The rationale here is that AUC logic has relatively weak drive: 9mA as compared to 24mA for LVC. Doubling up the drivers will add a tiny bit of capacitance on the input, but the reduced tpd though the FET switches should more than compensate for that and tpd overall should drop. At least that’s the theory.

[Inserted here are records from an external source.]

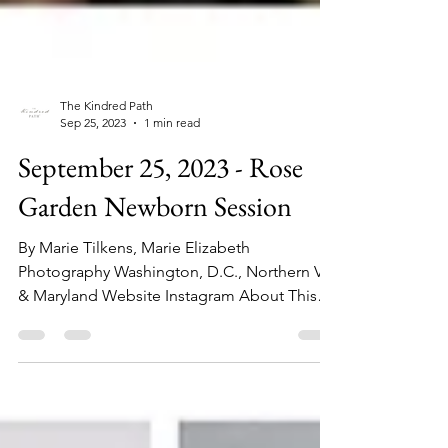
The Kindred Path
Sep 25, 2023
1 min read
September 25, 2023 - Rose
Garden Newborn Session
By Marie Tilkens, Marie Elizabeth
Photography Washington, D.C., Northern VA,
& Maryland Website Instagram About This
Session: This...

Now, recall that we are looking 6.5ns or less here. We measure the frequency of oscillation divided by 16 and calculate the tpd through the 8-bit adder at various voltage levels. Here are the results:
- @2.5V, 5MHz x 16 = 80MHz —> 6.25ns
- @2.7V, 5.54MHz x 16 = 88.64MHz —> 5.64ns
- @2.8V, 5.65MHz x 16 = 90.4MHz —> 5.5ns
- @3.3V, 6.14MHz x 16 = 98.24MHz —> 5.08ns
The additional drive has done it, and we even have a reasonable safety margin. ttlworks’ FET Switch Adder as enhanced by Dr. Jefyll is a winner! I then fired up the test at 2.5V with a NC7SV08 in place of the 74AUC1G08 in the 8-bit adder carry-chain., Here is what I got:
- @ 2.5V, 4.94MHz ==> 6.33ns
Bingo! it's confirmed. NC7SV logic is a nice choice to drive the carry chain. It can be used conveniently for all the AND gates along the carry chain to provide the additional drive when needed. There is also an NC7SV74 flip-flop available which will do nicely for the ALU input Carry.